Sam shakes his head. “We can’t leave. Maybe he’s a special kid too. We should get him out of town. I don’t know why Azazel didn’t send him to Cold Oak, but whatever. There’s something going on and we gotta figure it out.”
“We’ll call Bobby and find out if there are some hunters in the area. They can take care of it.”
“Don’t you think some other hunter would’ve looked into it already? Some guy claims to be possessed after what he did? In the same place some priest claimed he was possessed a couple of decades ago? Come on, Dean.”
“Fuck!” Dean says it loud enough for a passing librarian to hear.
“Young man,” she starts. “That kind of language…”
He straightens up, puts on his best sheepish smile. “Sorry, ma’am. You know finals.”
“Mid-terms,” Sam corrects.
“See? I don’t know even know I’m so stressed.” Dean smiles wider. She shakes her head at him before leaving. Dean rolls his eyes after her.
Sam packs up as he speaks. “We need to see if the sheriff talked to Jake about us talking to him. We gotta check out the crime scenes.”
Dean doesn’t even try to argue anymore. “Even I know we don’t need the sheriff’s permission to talk to the kid. You said he was twenty-one.”

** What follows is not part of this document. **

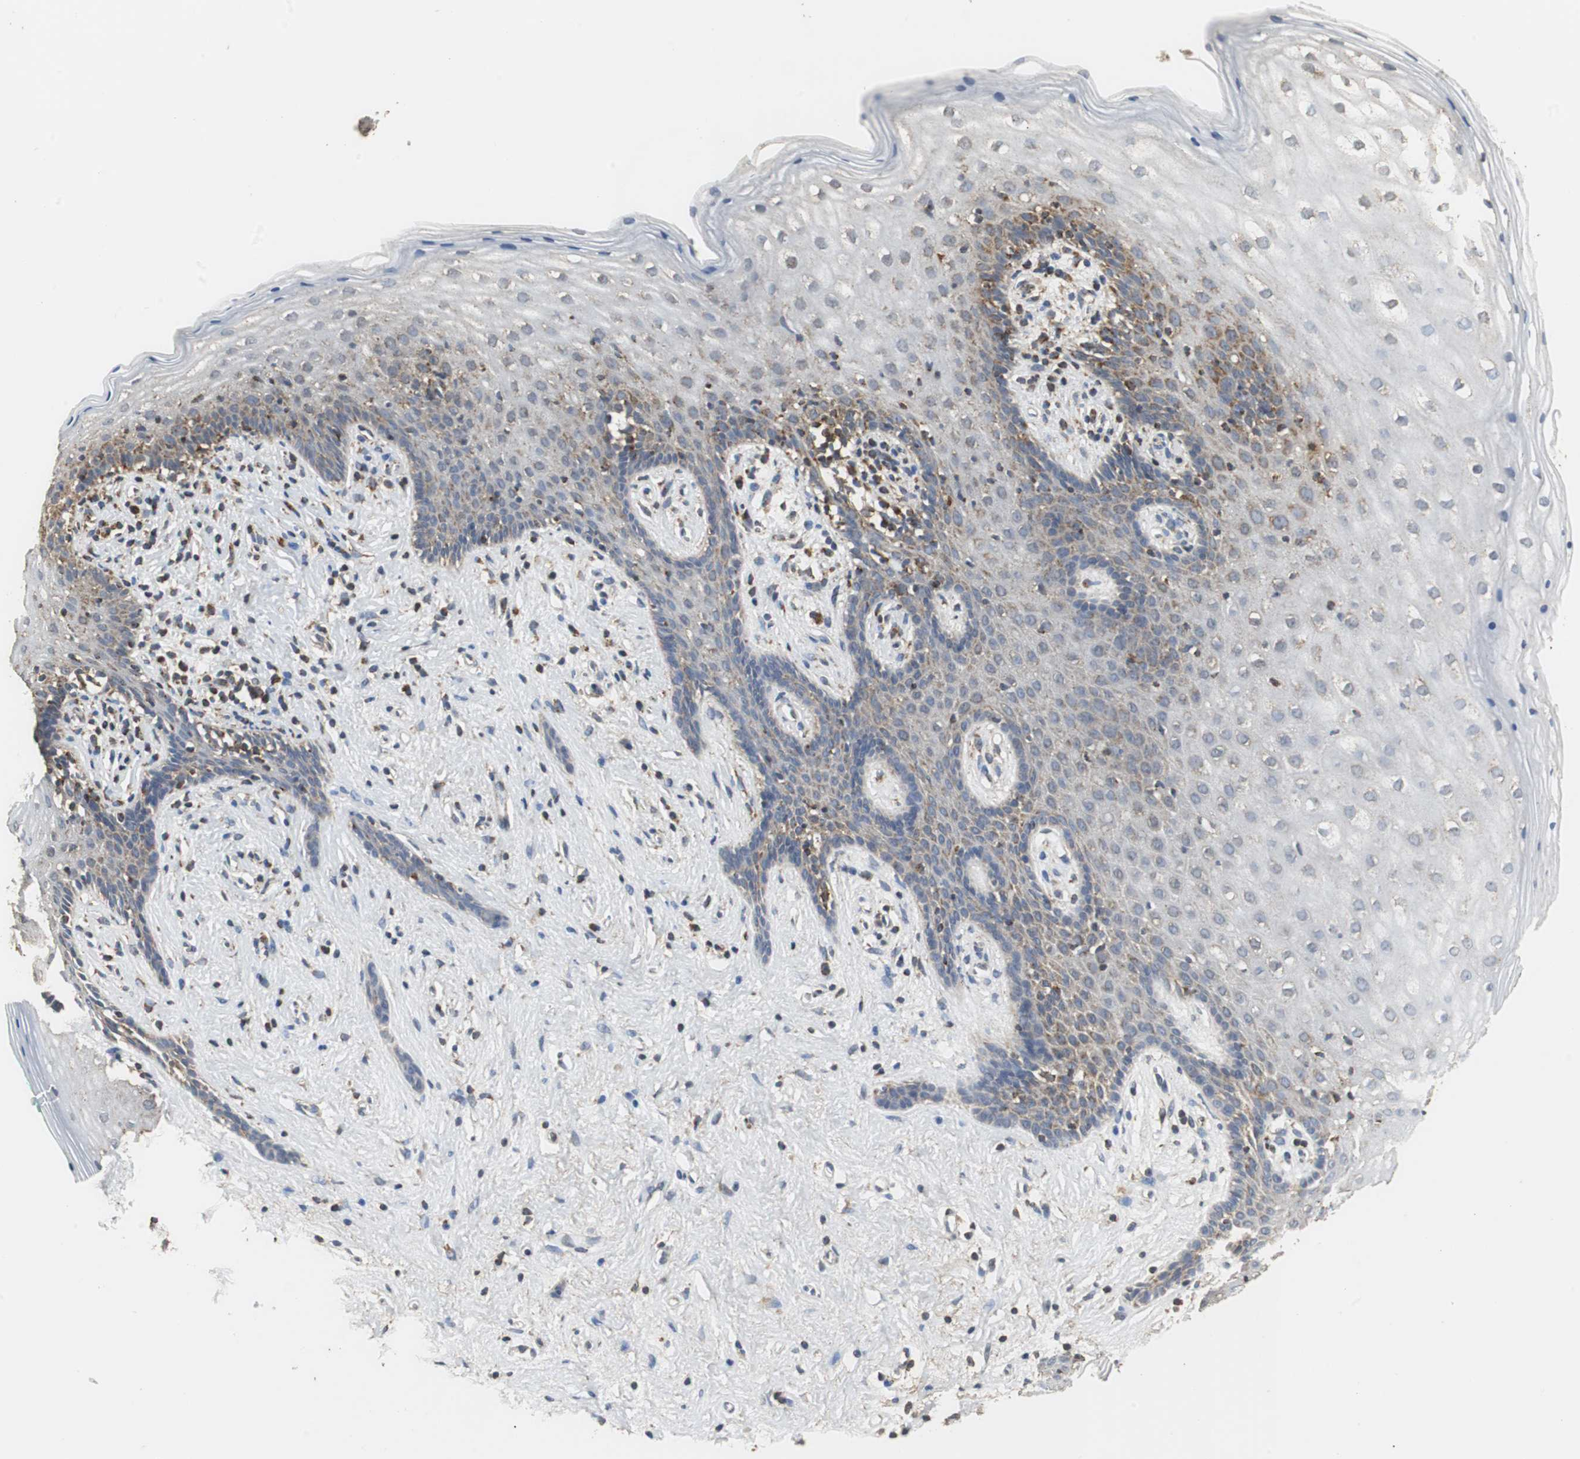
{"staining": {"intensity": "moderate", "quantity": "<25%", "location": "cytoplasmic/membranous"}, "tissue": "vagina", "cell_type": "Squamous epithelial cells", "image_type": "normal", "snomed": [{"axis": "morphology", "description": "Normal tissue, NOS"}, {"axis": "topography", "description": "Vagina"}], "caption": "Protein staining by immunohistochemistry (IHC) displays moderate cytoplasmic/membranous staining in approximately <25% of squamous epithelial cells in normal vagina. The protein of interest is stained brown, and the nuclei are stained in blue (DAB (3,3'-diaminobenzidine) IHC with brightfield microscopy, high magnification).", "gene": "NNT", "patient": {"sex": "female", "age": 44}}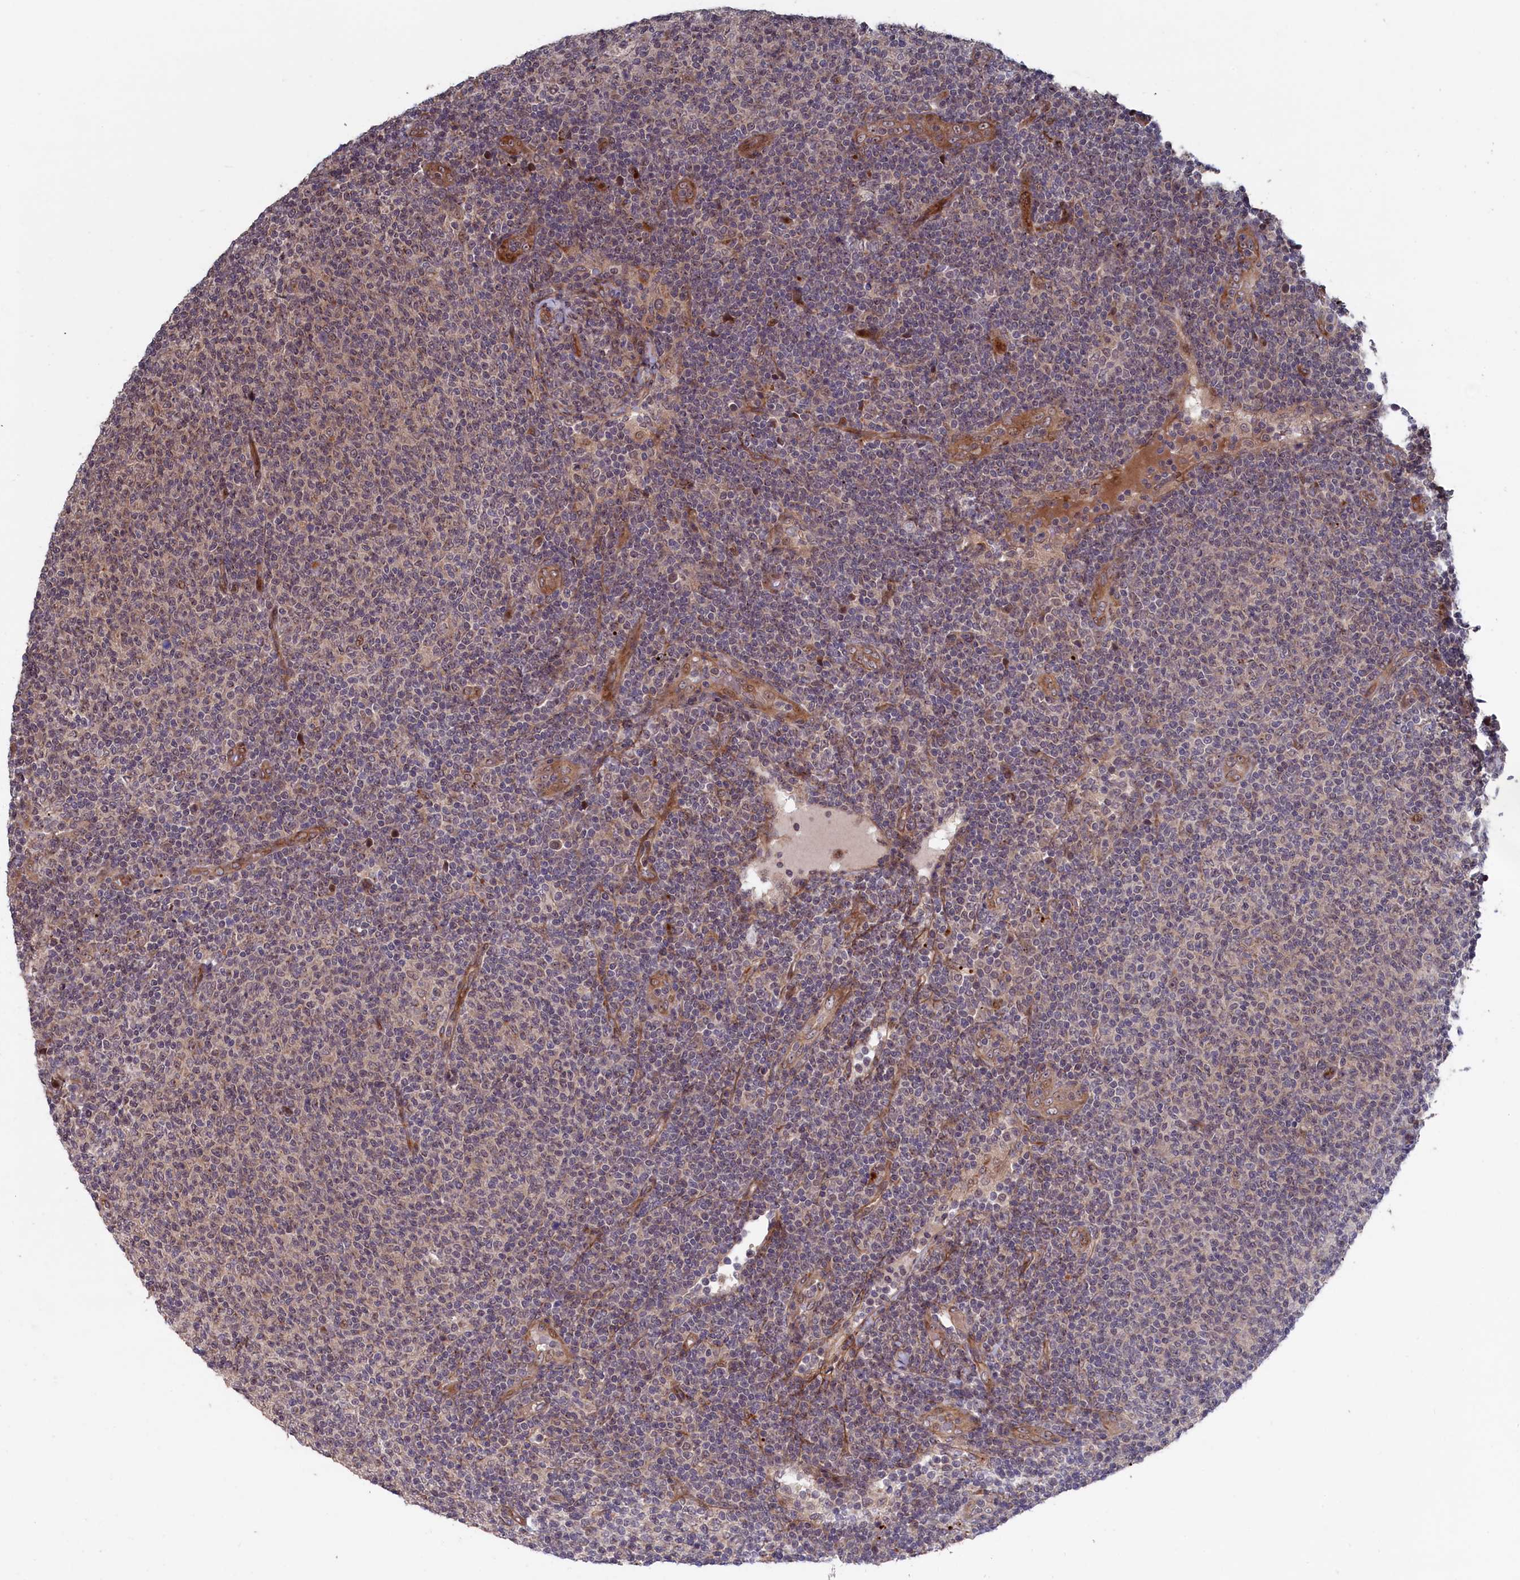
{"staining": {"intensity": "negative", "quantity": "none", "location": "none"}, "tissue": "lymphoma", "cell_type": "Tumor cells", "image_type": "cancer", "snomed": [{"axis": "morphology", "description": "Malignant lymphoma, non-Hodgkin's type, Low grade"}, {"axis": "topography", "description": "Lymph node"}], "caption": "Lymphoma was stained to show a protein in brown. There is no significant expression in tumor cells.", "gene": "LSG1", "patient": {"sex": "male", "age": 66}}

“I know. He said he would. If he didn’t, we’ll just find him ourselves. We need to talk Dakota, too. The papers said her last name is Weston. The article about Conrad mentioned this Dakota as a close friend of his like the Sheriff said.”
::::::
They make their way over to the dorm where Conrad and Darius lived. The building’s security is supposed to be some kid sitting at a desk by the door, checking ids and making sure people sign in and out. The desk is deserted when they arrive. No one looks at them funny when they make their way up the stairs to Darius’ room. No one looks at them funny, but a few girls look like they like what they see. The lock on the dormroom door is one Sam could’ve picked when he was twelve without even really trying, so it takes all of a minute to do what needs to be done. Which is good since the hallway isn’t as deserted as it should be in the middle of a weekday. The police still haven’t cleared the room for cleaning, so there are still blood-stained sheets on the bed where Darius and Jenna were shot. According to the police report, they were in middle of having sex. There’s still a big distorted circle of blood on the floor where Conrad must’ve fallen. He shot himself right in the head. There’s an open window, so any trace of sulphur that would’ve been in the air is long gone.